─── Supplied passage

Module: Kiba::Extend::Mixins::IterativeCleanup
- Defined in:
- lib/kiba/extend/mixins/iterative_cleanup.rb,
lib/kiba/extend/mixins/iterative_cleanup/jobs.rb,
lib/kiba/extend/mixins/iterative_cleanup/jobs/final.rb,
lib/kiba/extend/mixins/iterative_cleanup/jobs/worksheet.rb,
lib/kiba/extend/mixins/iterative_cleanup/jobs/corrections.rb,
lib/kiba/extend/mixins/iterative_cleanup/jobs/cleaned_uniq.rb,
lib/kiba/extend/mixins/iterative_cleanup/jobs/base_job_cleaned.rb,
lib/kiba/extend/mixins/iterative_cleanup/jobs/returned_compiled.rb,
lib/kiba/extend/mixins/iterative_cleanup/known_worksheet_values.rb
Overview
Mixin module for setting up iterative cleanup based on a source table.
“Iterative cleanup” means the client may provide the worksheet more than once, or that you may need to produce a fresh worksheet for the client after a new database export is provided.
Your project must follow some setup/configuration conventions in order to use this mixin:
- Each cleanup process must be configured in its own config module.
- A config module is a Ruby module that responds to
:config
.
Refer to Kiba::Tms::AltNumsForObjTypeCleanup as an example config module extending this mixin module in a simple way. See Kiba::Tms::PlacesCleanupInitial for a more complex usage with default overrides and custom pre/post transforms.

──────
─── Recorded data

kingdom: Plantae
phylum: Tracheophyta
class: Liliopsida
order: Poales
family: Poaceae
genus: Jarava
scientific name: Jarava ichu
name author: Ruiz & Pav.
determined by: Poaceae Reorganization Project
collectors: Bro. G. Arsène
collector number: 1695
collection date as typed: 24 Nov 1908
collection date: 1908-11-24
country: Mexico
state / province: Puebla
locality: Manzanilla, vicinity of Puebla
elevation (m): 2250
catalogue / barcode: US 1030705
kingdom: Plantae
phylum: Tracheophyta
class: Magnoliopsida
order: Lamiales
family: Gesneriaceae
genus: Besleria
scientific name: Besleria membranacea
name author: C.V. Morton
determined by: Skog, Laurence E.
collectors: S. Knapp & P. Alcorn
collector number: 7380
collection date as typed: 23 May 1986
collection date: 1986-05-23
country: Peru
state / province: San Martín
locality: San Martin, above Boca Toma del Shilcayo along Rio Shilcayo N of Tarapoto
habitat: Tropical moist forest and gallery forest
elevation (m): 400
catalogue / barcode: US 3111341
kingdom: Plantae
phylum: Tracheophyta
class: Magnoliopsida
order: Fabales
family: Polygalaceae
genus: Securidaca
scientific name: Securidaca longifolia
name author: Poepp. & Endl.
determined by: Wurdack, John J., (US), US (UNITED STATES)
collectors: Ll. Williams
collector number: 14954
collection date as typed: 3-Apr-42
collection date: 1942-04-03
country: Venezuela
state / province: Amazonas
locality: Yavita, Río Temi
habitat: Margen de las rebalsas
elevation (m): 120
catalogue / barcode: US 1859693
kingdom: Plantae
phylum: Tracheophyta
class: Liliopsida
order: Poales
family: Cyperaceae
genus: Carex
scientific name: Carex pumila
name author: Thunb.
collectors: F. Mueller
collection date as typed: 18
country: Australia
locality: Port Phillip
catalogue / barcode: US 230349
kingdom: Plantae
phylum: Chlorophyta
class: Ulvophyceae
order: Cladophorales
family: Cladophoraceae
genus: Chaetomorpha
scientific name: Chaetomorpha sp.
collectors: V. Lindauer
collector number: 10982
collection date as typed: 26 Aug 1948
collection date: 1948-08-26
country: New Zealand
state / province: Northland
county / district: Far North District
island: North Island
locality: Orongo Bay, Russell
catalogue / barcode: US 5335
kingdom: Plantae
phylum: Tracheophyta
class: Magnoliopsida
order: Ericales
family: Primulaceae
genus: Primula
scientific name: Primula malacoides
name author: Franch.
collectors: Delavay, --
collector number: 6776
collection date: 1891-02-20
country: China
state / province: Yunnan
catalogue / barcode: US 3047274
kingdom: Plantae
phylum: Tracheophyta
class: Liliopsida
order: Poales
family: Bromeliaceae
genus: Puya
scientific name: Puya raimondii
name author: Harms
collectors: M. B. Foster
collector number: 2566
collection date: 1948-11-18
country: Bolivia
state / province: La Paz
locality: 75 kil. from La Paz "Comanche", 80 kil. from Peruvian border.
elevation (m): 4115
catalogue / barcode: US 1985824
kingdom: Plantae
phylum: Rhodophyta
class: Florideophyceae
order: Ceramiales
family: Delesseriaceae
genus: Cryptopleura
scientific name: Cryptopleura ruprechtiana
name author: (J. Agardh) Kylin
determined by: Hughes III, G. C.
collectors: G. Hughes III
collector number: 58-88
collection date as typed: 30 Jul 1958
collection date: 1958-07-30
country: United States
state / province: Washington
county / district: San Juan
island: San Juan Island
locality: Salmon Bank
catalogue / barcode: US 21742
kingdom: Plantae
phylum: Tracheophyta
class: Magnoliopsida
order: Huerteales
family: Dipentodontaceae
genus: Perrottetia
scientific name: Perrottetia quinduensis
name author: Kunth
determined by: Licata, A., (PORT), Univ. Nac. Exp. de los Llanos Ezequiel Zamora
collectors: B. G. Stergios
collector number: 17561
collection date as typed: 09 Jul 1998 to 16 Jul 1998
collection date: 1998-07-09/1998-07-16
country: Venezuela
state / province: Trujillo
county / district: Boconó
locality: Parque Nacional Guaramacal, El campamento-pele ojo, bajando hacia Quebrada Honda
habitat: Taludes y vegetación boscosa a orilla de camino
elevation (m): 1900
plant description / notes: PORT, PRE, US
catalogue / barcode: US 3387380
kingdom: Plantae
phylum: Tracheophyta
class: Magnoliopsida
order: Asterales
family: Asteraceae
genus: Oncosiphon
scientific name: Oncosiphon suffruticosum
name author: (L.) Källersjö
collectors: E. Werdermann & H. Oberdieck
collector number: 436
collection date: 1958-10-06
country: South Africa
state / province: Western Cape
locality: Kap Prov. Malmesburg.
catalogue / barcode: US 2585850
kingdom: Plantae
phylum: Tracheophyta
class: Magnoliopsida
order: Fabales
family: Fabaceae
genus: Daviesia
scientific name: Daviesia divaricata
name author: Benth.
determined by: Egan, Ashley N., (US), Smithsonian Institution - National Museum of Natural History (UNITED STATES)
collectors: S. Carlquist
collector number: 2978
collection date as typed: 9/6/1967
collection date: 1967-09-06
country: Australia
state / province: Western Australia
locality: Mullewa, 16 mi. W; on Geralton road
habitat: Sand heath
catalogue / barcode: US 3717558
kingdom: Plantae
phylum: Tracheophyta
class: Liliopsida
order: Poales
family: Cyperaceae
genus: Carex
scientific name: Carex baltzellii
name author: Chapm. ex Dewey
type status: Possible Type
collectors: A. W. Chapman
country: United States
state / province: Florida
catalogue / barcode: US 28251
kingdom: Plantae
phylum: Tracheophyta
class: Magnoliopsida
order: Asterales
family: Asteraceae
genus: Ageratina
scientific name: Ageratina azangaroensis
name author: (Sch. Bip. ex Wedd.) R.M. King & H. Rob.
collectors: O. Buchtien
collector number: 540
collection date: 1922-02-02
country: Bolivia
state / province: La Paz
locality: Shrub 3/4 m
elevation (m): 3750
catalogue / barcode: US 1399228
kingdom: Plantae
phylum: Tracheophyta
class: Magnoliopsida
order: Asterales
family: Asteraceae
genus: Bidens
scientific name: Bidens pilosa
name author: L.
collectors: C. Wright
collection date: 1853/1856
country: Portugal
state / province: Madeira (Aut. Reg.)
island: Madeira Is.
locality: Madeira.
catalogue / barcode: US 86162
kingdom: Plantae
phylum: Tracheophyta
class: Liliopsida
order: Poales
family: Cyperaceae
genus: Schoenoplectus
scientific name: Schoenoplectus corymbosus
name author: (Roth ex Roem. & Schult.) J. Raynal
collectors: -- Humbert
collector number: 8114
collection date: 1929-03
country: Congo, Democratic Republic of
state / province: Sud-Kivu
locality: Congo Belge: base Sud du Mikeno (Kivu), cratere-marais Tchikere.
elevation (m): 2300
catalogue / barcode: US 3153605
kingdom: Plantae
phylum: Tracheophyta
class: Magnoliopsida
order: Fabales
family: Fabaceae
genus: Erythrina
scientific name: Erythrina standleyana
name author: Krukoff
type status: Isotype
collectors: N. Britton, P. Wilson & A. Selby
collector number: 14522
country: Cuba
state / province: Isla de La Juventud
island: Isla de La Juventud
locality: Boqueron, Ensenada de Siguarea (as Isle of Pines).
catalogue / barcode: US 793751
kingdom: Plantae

──────

To be done: Output the full IterativeCleanup module documentation word for word, from start to finish. None of the rows above matter here.

The answer:
Module: Kiba::Extend::Mixins::IterativeCleanup
- Defined in:
- lib/kiba/extend/mixins/iterative_cleanup.rb,
lib/kiba/extend/mixins/iterative_cleanup/jobs.rb,
lib/kiba/extend/mixins/iterative_cleanup/jobs/final.rb,
lib/kiba/extend/mixins/iterative_cleanup/jobs/worksheet.rb,
lib/kiba/extend/mixins/iterative_cleanup/jobs/corrections.rb,
lib/kiba/extend/mixins/iterative_cleanup/jobs/cleaned_uniq.rb,
lib/kiba/extend/mixins/iterative_cleanup/jobs/base_job_cleaned.rb,
lib/kiba/extend/mixins/iterative_cleanup/jobs/returned_compiled.rb,
lib/kiba/extend/mixins/iterative_cleanup/known_worksheet_values.rb
Overview
Mixin module for setting up iterative cleanup based on a source table.
“Iterative cleanup” means the client may provide the worksheet more than once, or that you may need to produce a fresh worksheet for the client after a new database export is provided.
Your project must follow some setup/configuration conventions in order to use this mixin:
- Each cleanup process must be configured in its own config module.
- A config module is a Ruby module that responds to
:config
.
Refer to Kiba::Tms::AltNumsForObjTypeCleanup as an example config module extending this mixin module in a simple way. See Kiba::Tms::PlacesCleanupInitial for a more complex usage with default overrides and custom pre/post transforms.